Overall, matching drive sizes is recommended for RAID 10. However, if necessary due to budget or availability constraints, mixing drive sizes can work. Just be aware of the potential downsides.


While RAID 10 offers strong performance and redundancy, there are other RAID levels that may be worth considering as alternatives depending on your needs:

RAID 5 – Uses distributed parity to provide redundancy while maximizing storage capacity. RAID 5 requires a minimum of 3 drives and is a good option if storage space is a priority over performance. However, rebuild times tend to be slow with RAID 5.

RAID 6 – Similar to RAID 5 but uses double distributed parity for extra redundancy. RAID 6 requires a minimum of 4 drives and is recommended for large arrays where drive failures are more likely. However, write speeds tend to be slower compared to RAID 10.

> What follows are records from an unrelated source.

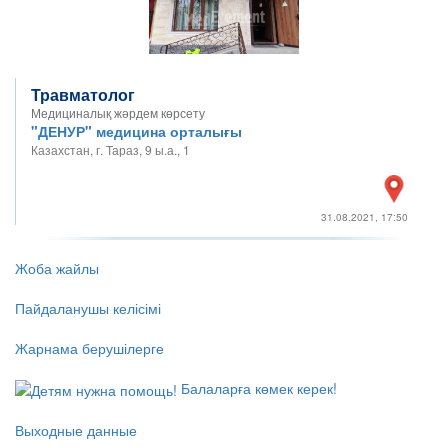
Травматолог
Медициналық жәрдем көрсету
"ДЕНУР" медицина орталығы
Казахстан, г. Тараз, 9 ы.а., 1
31.08.2021, 17:50
Жоба жайлы
Пайдаланушы келісімі
Жарнама берушілерге
Балаларға көмек керек!
Выходные данные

RAIDZ2 – The ZFS equivalent of RAID 6 that provides double parity protection. RAIDZ2 maximizes storage efficiency while still providing good performance and protection against up to two drive failures.

RAID 50/60 – Nested RAID levels that combine multiple RAID 5/6 arrays into a larger RAID 0 array. These provide added performance benefits over single RAID 5/6 arrays. However, rebuild times can be very long if multiple drives fail.

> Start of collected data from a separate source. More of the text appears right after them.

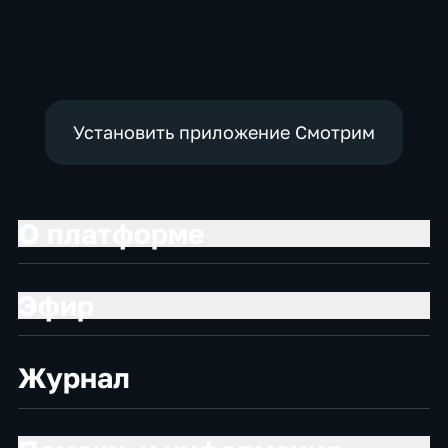
экономические
Установить приложение Смотрим
О платформе
Эфир
Журнал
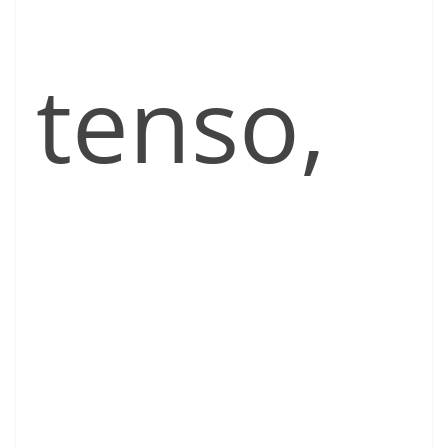
tenso,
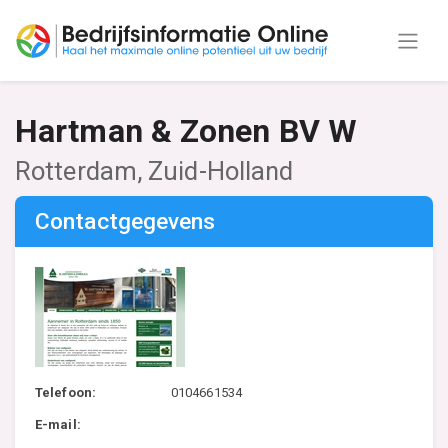
Hartman & Zonen BV W
Rotterdam, Zuid-Holland
Contactgegevens
Telefoon:
0104661534
E-mail:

When choosing an alternative RAID level, key factors to consider are your performance needs, how much redundancy you require, and your storage capacity requirements. Testing different configurations with your specific workload is recommended to determine the ideal setup.


RAID 10 allows mixing of different size drives, but there are some key considerations:

– Performance depends on the size of the smallest drive. Larger drives will have unused capacity.

– Rebuild times will be slower with a mix of drive sizes.

– Cost savings can be achieved by adding larger drives over time rather than replacing all drives.

– For best performance, match capacities of all drives if possible. Mixing drives only recommended if cost is the priority.

– Consider an alternative RAID level like RAID 50 if the goal is to maximize storage capacity with mixed drives.


To summarize, RAID 10 allows different size drives to be used together, but this comes with tradeoffs. Using mixed drive sizes can increase rebuild times and complexity while potentially decreasing performance. However, it does allow flexibility in using spare drives on hand. Overall, matching drive sizes is still recommended for RAID 10 when possible for optimal performance and simplicity.

In the end, the decision depends on your specific needs and priorities. If budget is a major factor, the flexibility of mixed drive sizes in RAID 10 can be advantageous despite the drawbacks. However, if performance is critical, matching drive sizes should be strongly considered.

When in doubt, consult with a storage expert to determine the best configuration for your environment and workload. Testing different drive size combinations in a non-production environment first can also help you select the right balance of cost savings versus performance.